How reflecting on my choice to do prenatal tests for fetal disabilities made me a better social worker

Ultrasound
Note for screenreader: Image of a pregnant white woman getting an ultrasound of her fetus. (Image credit to: http://www.wholisticwomenshealthcare.com/thoughts-of-a-midwife/2015/8/24/ultrasound-in-pregnancy)

By Janelle Cassola, M.S.W. Candidate

Salem State University

Recently, my professor asked me to reflect on the ways in which I have engaged in ableism as a social work student. While I could not think of a professional instance, I was able to reflect back on my personal life about a time that I did engage in ableism. Recently, I gave birth to my son, my first child, back in January of this year. Toward the beginning of my pregnancy, I believe around week 12, the obstetrician sat me down and started to discuss optional screenings that they could do that would determine whether the baby had any disabilities, such as Down Syndrome. As soon as she started explaining all the different tests, I knew I was going to choose to have at least one done. In the end, I chose one of the least invasive but more accurate tests.

Whenever someone asked why I was getting the test (as I wasn’t high risk, and am on the younger side), I would tell them I just wanted to be able to be prepared. I told them that I wanted to be able to prepare my house or to get necessary equipment or other things that might be needed by my child. However, leading up to the test I began to have dreams about getting ‘bad news’ from the doctor. I also had dreams in which my doctor told me that there was ‘something wrong’ with my baby. I started to realize that it wasn’t my house that I would have to prepare, it would have to be myself! Slowly, I came to the understanding that if I got the news that my child had a disability, I would need some time to process and accept that news. I think that I struggled with the belief that my child would have a ‘lesser life’ if they were born with a disability. In addition, I think that a part of my process would have been going through the grieving process as I would have been grieving the ‘perfect child’ that I imagine many pregnant women imagine when they first find out they are pregnant.

In my readings for my course on social work practice with people with disabilities, I learned how genetic testing connects to the medical model of disability. As my textbook discussed, the testing and the possible results were only presented to me by my medical team through a medical model lens, versus a social model of disability lens. My medical team informed me of the genetic reasoning behind any of the possible disabilities that could be discovered but did not include any information regarding what my child’s life would be like if the test was positive. As Mackelprang and Salsgiver (2015) suggested in my textbook, it would have been beneficial to hear about the lives of people living with some of the disabilities. This could have possibly calmed my nerves as well as avoided my ableist thinking. My hope is that for patients who do have a positive test, their medical team can learn to sit down with them and go into further detail about what a child’s life will and can look like.
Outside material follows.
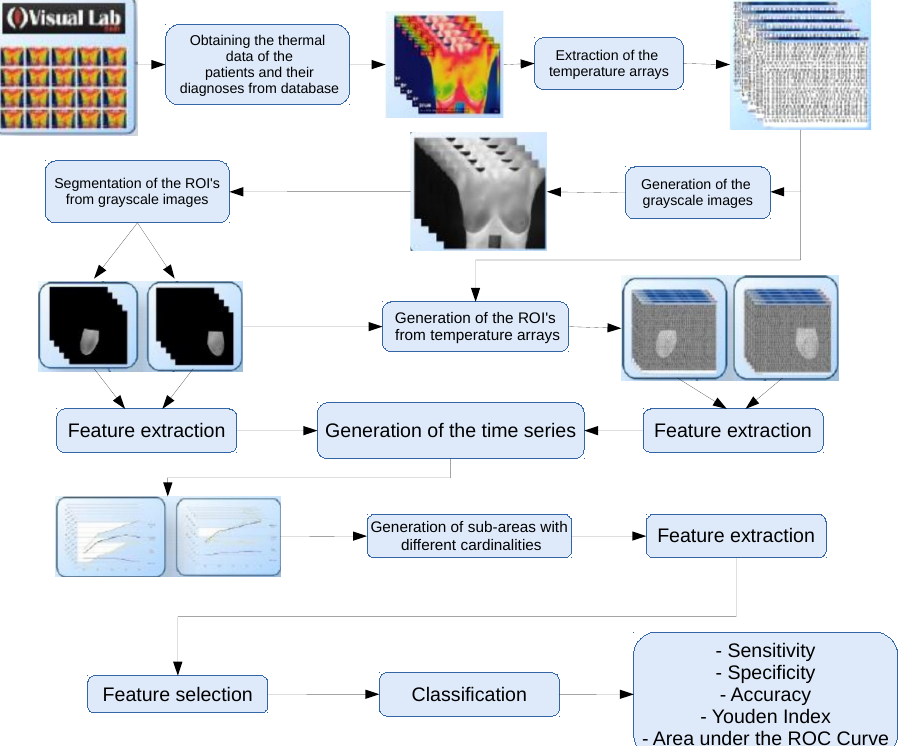
Figure 2. Flowchart of the proposed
I think this could help a parent-to-be process that news in a not-so-negative way. I believe that a discussion like this could help patients understand that the only options are not abortion or a child with a ‘lesser life.’

As a social work professional, it is important to always reflect on and examine our own ableism. In our society, we have been witness to countless ableist thoughts and beliefs throughout our lives. These beliefs become the standard way of thinking and affect our interactions with people with disabilities. Therefore, it is essential for a social worker to reflect on their own ableist thoughts and practices in order to be able to change their way of thinking – and practicing! Once the social worker is able to do this work, their practice with people with disabilities has the potential to be so much more valuable.

Janelle Cassola is a candidate for the degree of Masters in Social Work at Salem State University’s School of Social Work. She holds a B.A. in Urban Studies from Worcester State University. She hopes to continue her career in the field of adoption. Ms. Cassola chose to study social work practice with people with disabilities to become better informed of this community, the barriers that they face, and the practice frameworks regarding people with disabilities. Ms. Cassola can be reached at j_cassola2@salemstate.edu or at @disabilitysw on Twitter.

 

 

3 thoughts on “How reflecting on my choice to do prenatal tests for fetal disabilities made me a better social worker”

  1. I appreciate how you present this matter without judgment toward the decision to do genetic testing and possible subsequent decisions. The need to integrate a social work lens into medical models is so acute, both in this specific area and so many others; it truly does have the potential to change outcomes. Thanks for your thoughtful reflection and for sharing your experience.